La crise n’est pas la réponse à tout !
Madame la présidente,
Lors de la séance du CSE Central du 15 avril dernier, le sort de France 4 et France Ô avait été abordé et vous aviez alors précisé que les décrets concernant les fermetures de ces deux chaînes n’étaient pas encore signés. Nous pouvions donc espérer un maintien de ces chaînes sur la TNT ! A l’époque, il faut l’avouer, nous étions très loin de penser qu’il faudrait attendre jusqu’au mois de juillet pour connaître les arbitrages de Franck Riester ! Enfin, au point où nous en sommes, il faut envisager que ce soit un autre ministre de la Culture qui annonce la décision du gouvernement, dans les prochaines semaines…
D’ici là, les salariés de France Télévisions, en particulier ceux qui travaillent pour ces antennes, ont le sentiment d’avoir été placés « en attente » pendant deux mois et demi, puis d’avoir été oubliés par nos interlocuteurs.
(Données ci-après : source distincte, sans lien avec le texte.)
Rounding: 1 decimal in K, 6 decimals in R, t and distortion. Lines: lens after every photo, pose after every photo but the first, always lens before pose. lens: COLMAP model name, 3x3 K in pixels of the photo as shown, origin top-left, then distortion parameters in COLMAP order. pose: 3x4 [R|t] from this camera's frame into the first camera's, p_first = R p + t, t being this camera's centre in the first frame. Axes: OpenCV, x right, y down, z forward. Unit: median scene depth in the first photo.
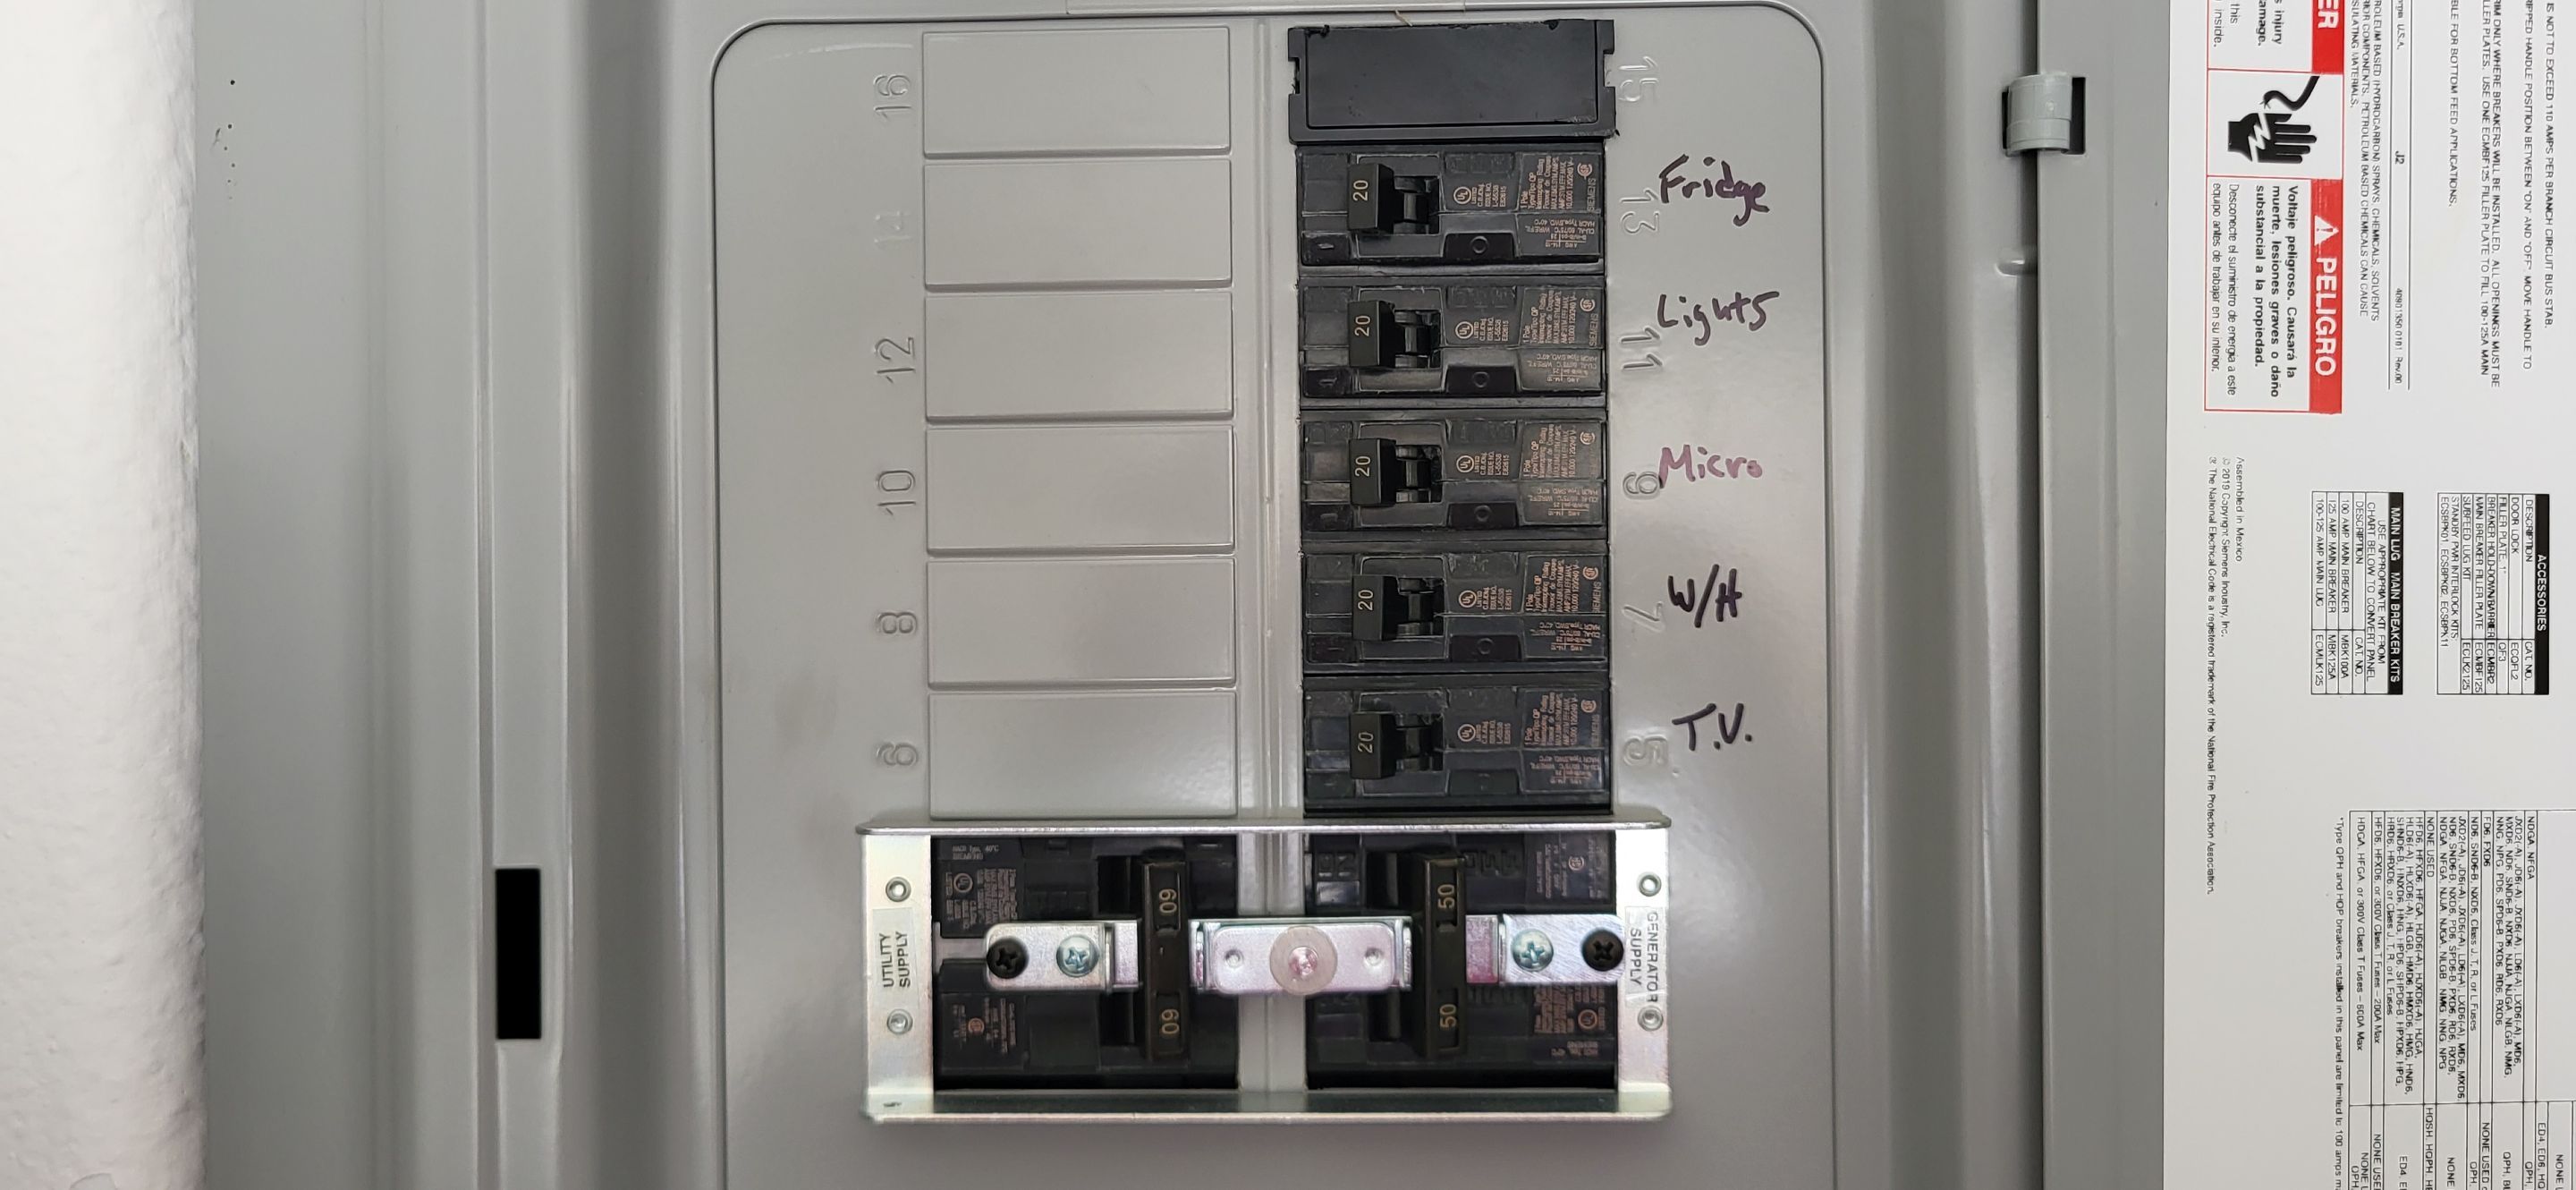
lens RADIAL K [[2903.1, 0, 1288.0], [0, 2903.1, 595.0], [0, 0, 1]] dist [0.004474, 0.003273]
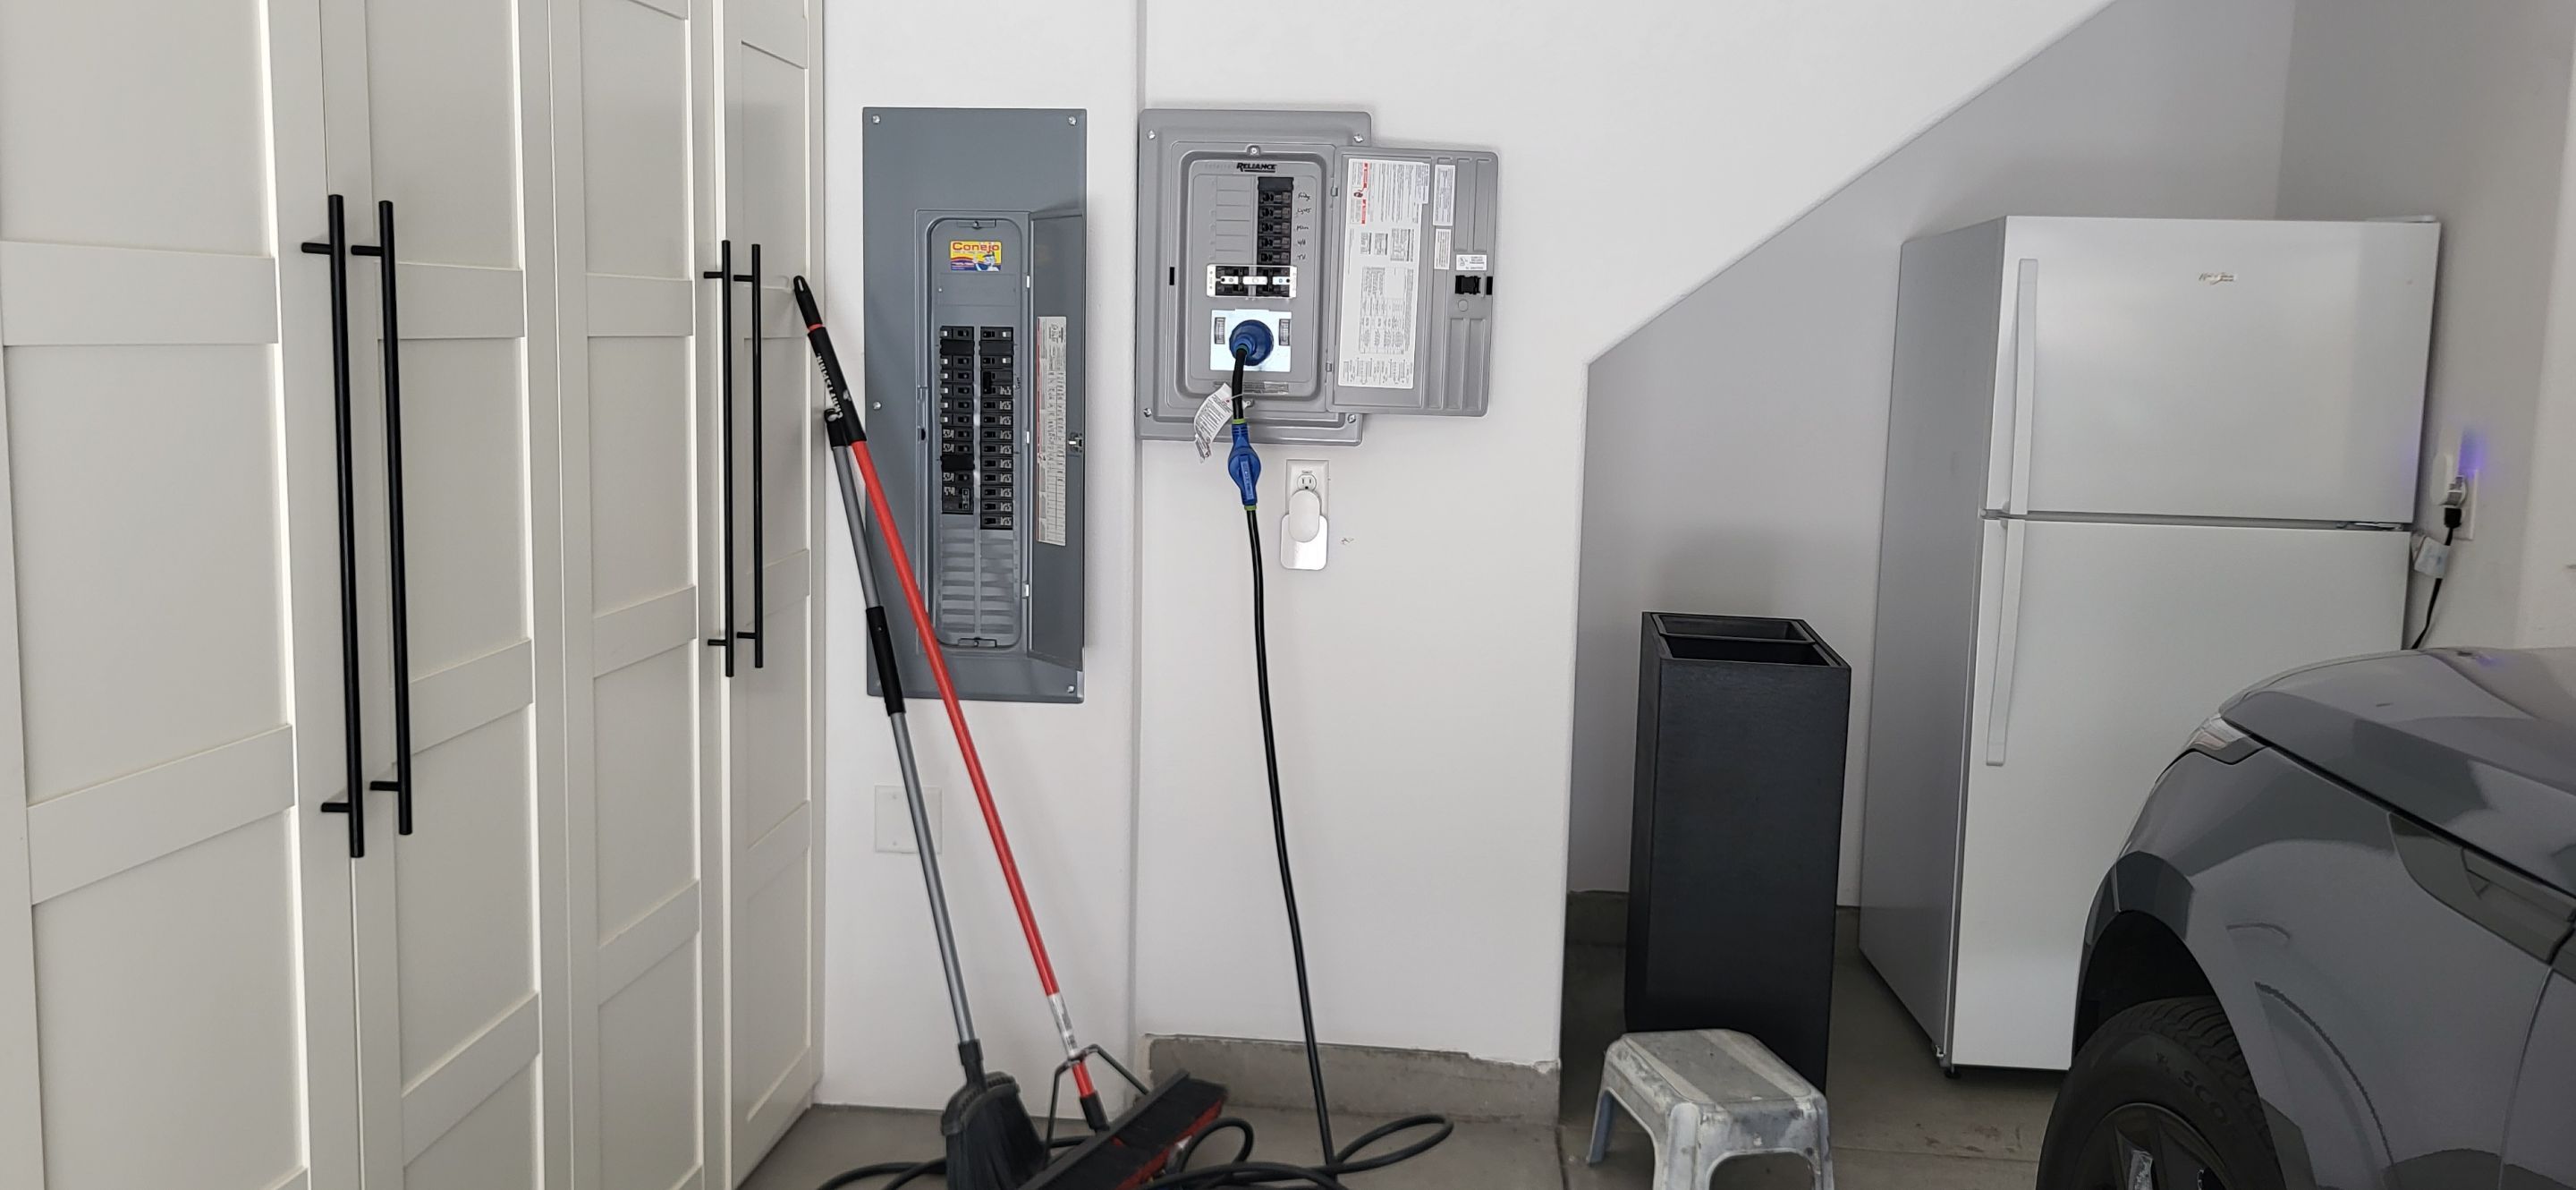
lens RADIAL K [[1858.4, 0, 1288.0], [0, 1858.4, 595.0], [0, 0, 1]] dist [0.004746, 0.000567]
pose [[0.998601, 0.042388, -0.031616, 0.338383], [-0.038229, 0.991767, 0.122214, 0.391486], [0.036536, -0.120834, 0.992000, -4.990088]]
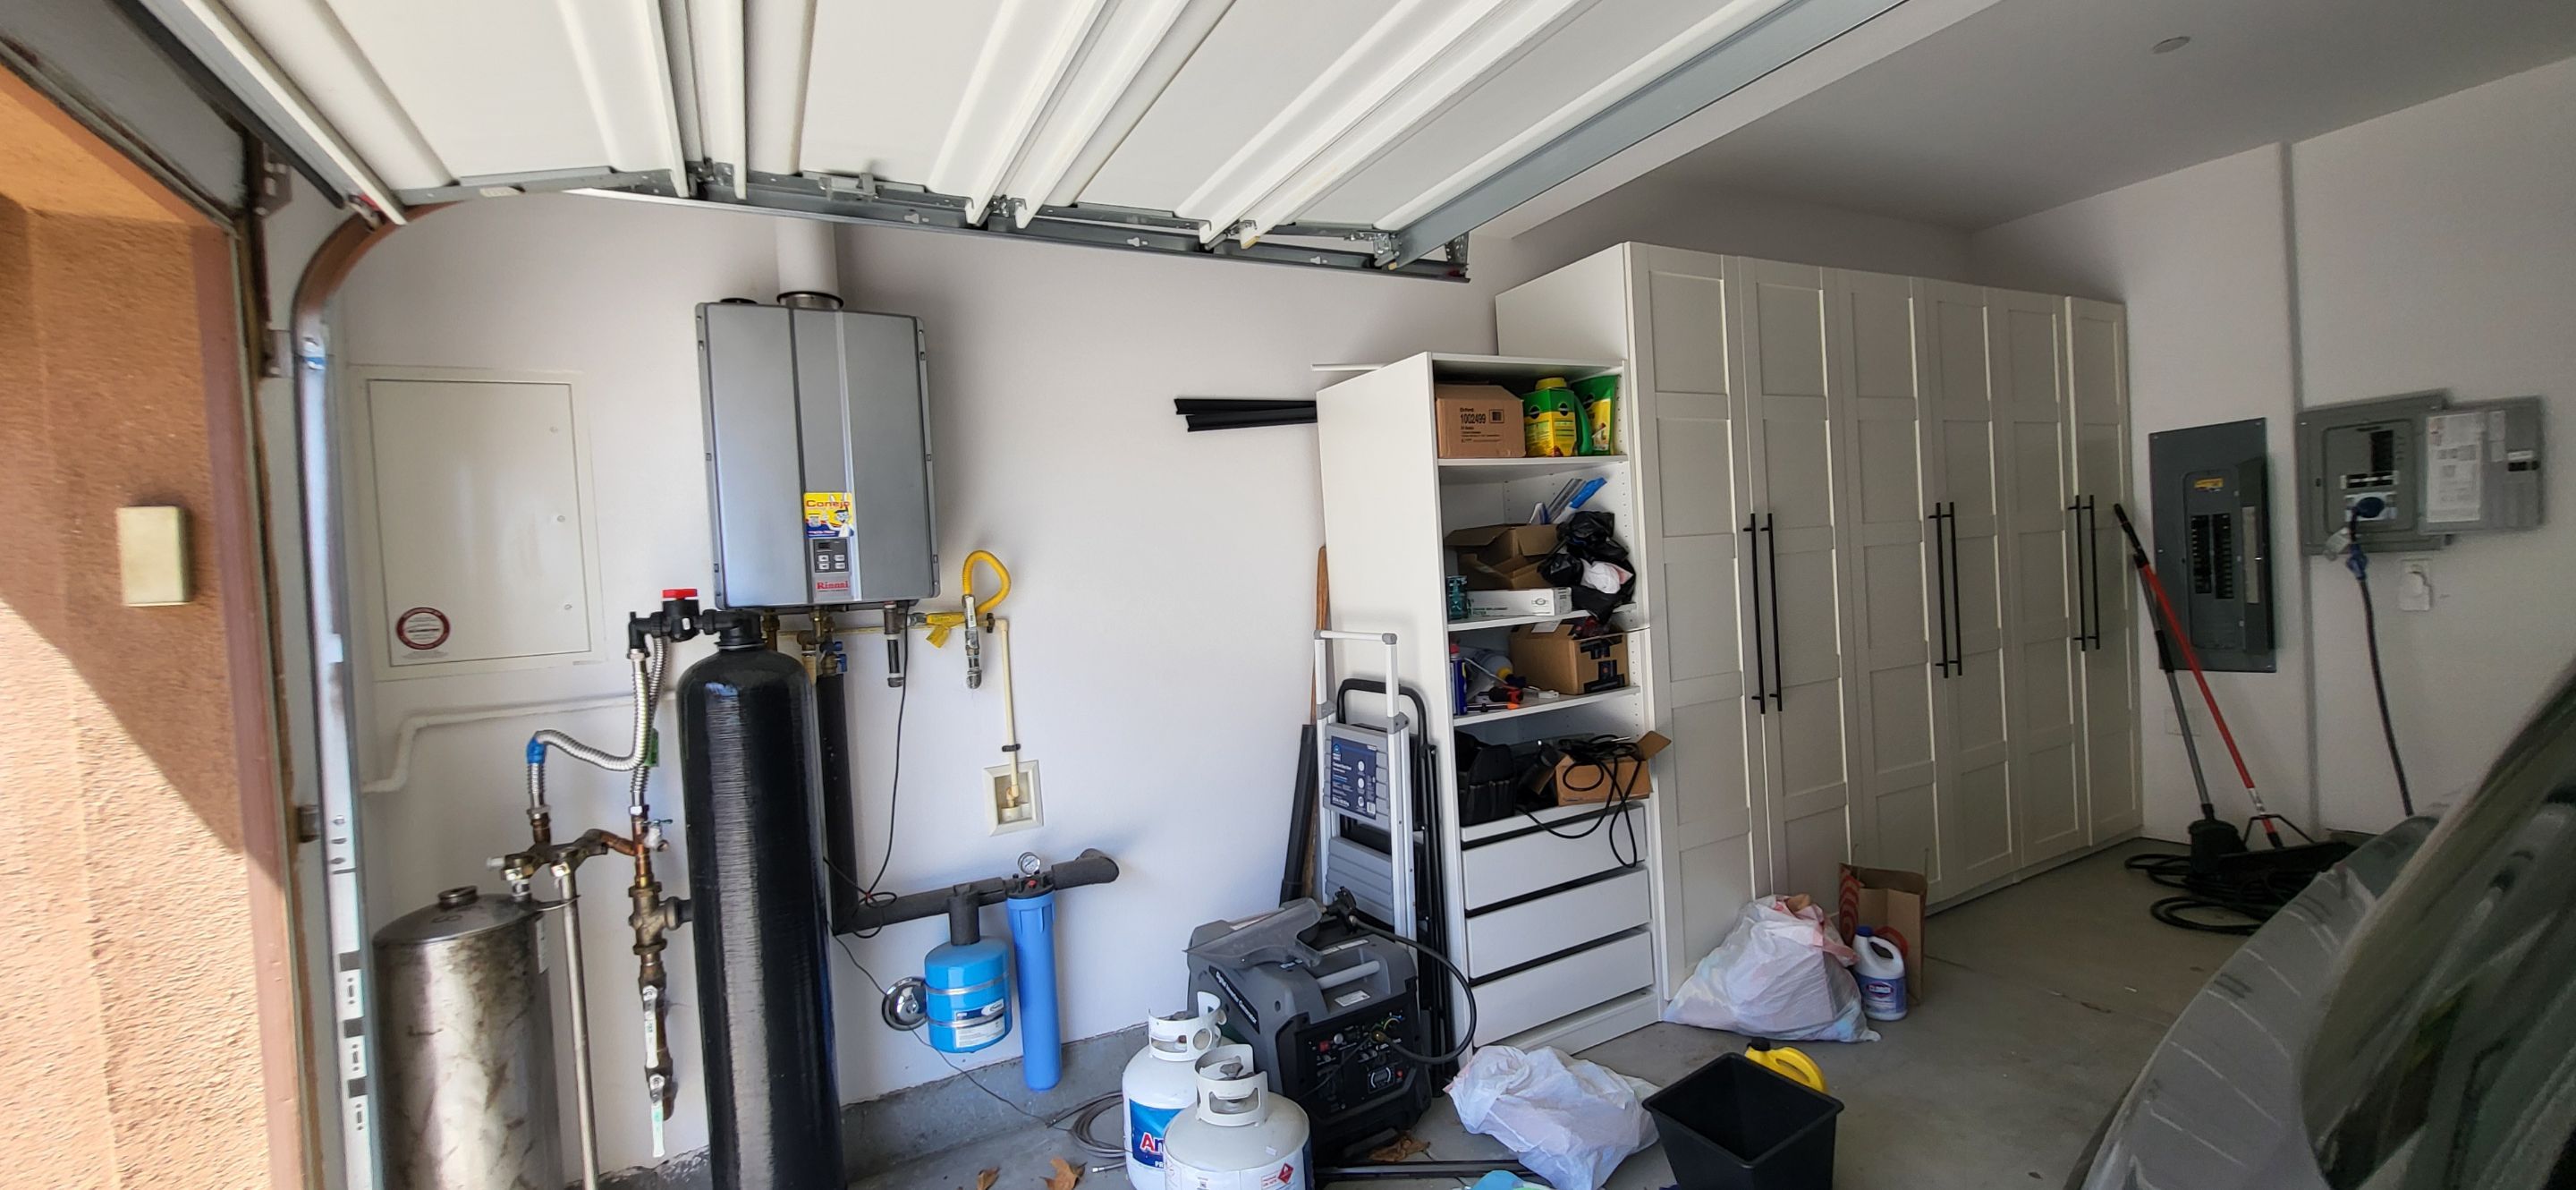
lens RADIAL K [[1028.6, 0, 1288.0], [0, 1028.6, 595.0], [0, 0, 1]] dist [-0.001455, -0.000083]
pose [[0.504152, -0.009305, -0.863565, 2.376968], [0.045539, 0.998837, 0.015824, 0.474255], [0.862413, -0.047304, 0.503990, -9.181544]]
Ce retard, personne ne semble vouloir l’assumer puisque le ministre de la Culture indiquait aux organisations syndicales, fin mai, qu’il venait tout juste de recevoir les documents lui permettant de prendre une décision motivée.
Même si la direction tente d’accompagner et de soutenir les équipes de France4 et France Ô, c’est indéniable, ce retard aura mis une pression inutile sur les équipes. Un stress supplémentaire qui sera plus facile à évacuer si France 4 et France Ô sont maintenues sur la TNT, ce que nous espérons toujours. Dans le cas contraire, cette attente inutile aura été un épisode pénible, un de plus, dans la gestion de ce dossier.
Autre attente difficilement supportable, celle que subissent des milliers de salariés non-permanents de France Télévisions. Fin mai, trois organisations syndicales représentatives ont signé avec la direction un accord sur la mise en place d’un fonds de soutien. Nous sommes maintenant en juillet et de très nombreux CDD, pigistes ou intermittents n’ont toujours pas reçu le moindre message personnel, le moindre mail pour confirmer leur éligibilité au fonds de soutien. Nous regrettons une nouvelle fois que la direction affiche, depuis trois mois, une telle différence de traitement entre ses salariés permanents et les autres.
Incertitude aussi pour les salariés qui travaillent dans les stations, en outremer, en régions ou au Siège. Le retour à une situation normale, ou quasi normale, c’est pour quand ? La reprise d’activité liée aux élections municipales n’a pas permis de lever les doutes sur la place du télétravail ou sur le retour à des méthodes de travail traditionnelles, notamment en montage ou en production. Le calendrier de reprise progressive est encore flou dans de nombreux sites, et il est trop rarement construit avec les salariés et leurs représentants. Sans oublier que des mauvaises habitudes se sont installées, notamment un « casting » imposé trop souvent aux équipes des éditions nationales d’information. Il nous faut l’assurance que cette pratique insultante, humiliante, qui divise les équipes, cesse à l’avenir. Elle a créé énormément de traumatismes à un moment où chacun participait du mieux possible aux efforts dans le cadre de notre mission de Service Public. Un directeur mal inspiré a même osé la comparaison, en parlant de salariés, entre des « 2CV et des Ferrari ». Une expression scandaleuse qu’il aurait dû laisser au garage. Des centaines de salariés sont donc appelés à partir en vacances dans les prochains jours sans vraiment savoir dans quelles conditions ils reprendront le travail.
Inquiétude enfin pour l’avenir de l’emploi au sein de France Télévisions. En 2019, la direction avait annoncé un plan de recomposition des effectifs de l’entreprise étalé jusqu’en 2022 mais aujourd’hui, nous voyons surtout les départs et quasiment pas les recrutements. Or, sans une politique ambitieuse de recrutement, comment « recomposer » les effectifs, équilibrer la pyramide des âges et soutenir les projets de développement ? Le SNJ avait négocié mais n’avait pas signé la version finale de l’accord de mai 2019, estimant que les garanties sur les recrutements étaient trop faibles. A ce stade, nous déplorons que l’application de l’accord nous donne raison, et nous craignons que la crise sanitaire devienne un prétexte.
Toutes ces questions en suspens s’ajoutent évidemment à l’incertitude autour de la gouvernance de France Télévisions, mais celle-ci revient tous les cinq ans et elle fait partie de la vie de l’entreprise. En revanche, nous souhaitons que tous les sujets essentiels que nous venons de citer soient abordés et débattus sérieusement au cours de ce CSE Central. La crise sanitaire ne fait pas encore partie de notre passé, elle pèse encore sur le présent, mais elle ne peut pas justifier durablement toutes les incertitudes qui affectent aujourd’hui France Télévisions et ses salariés.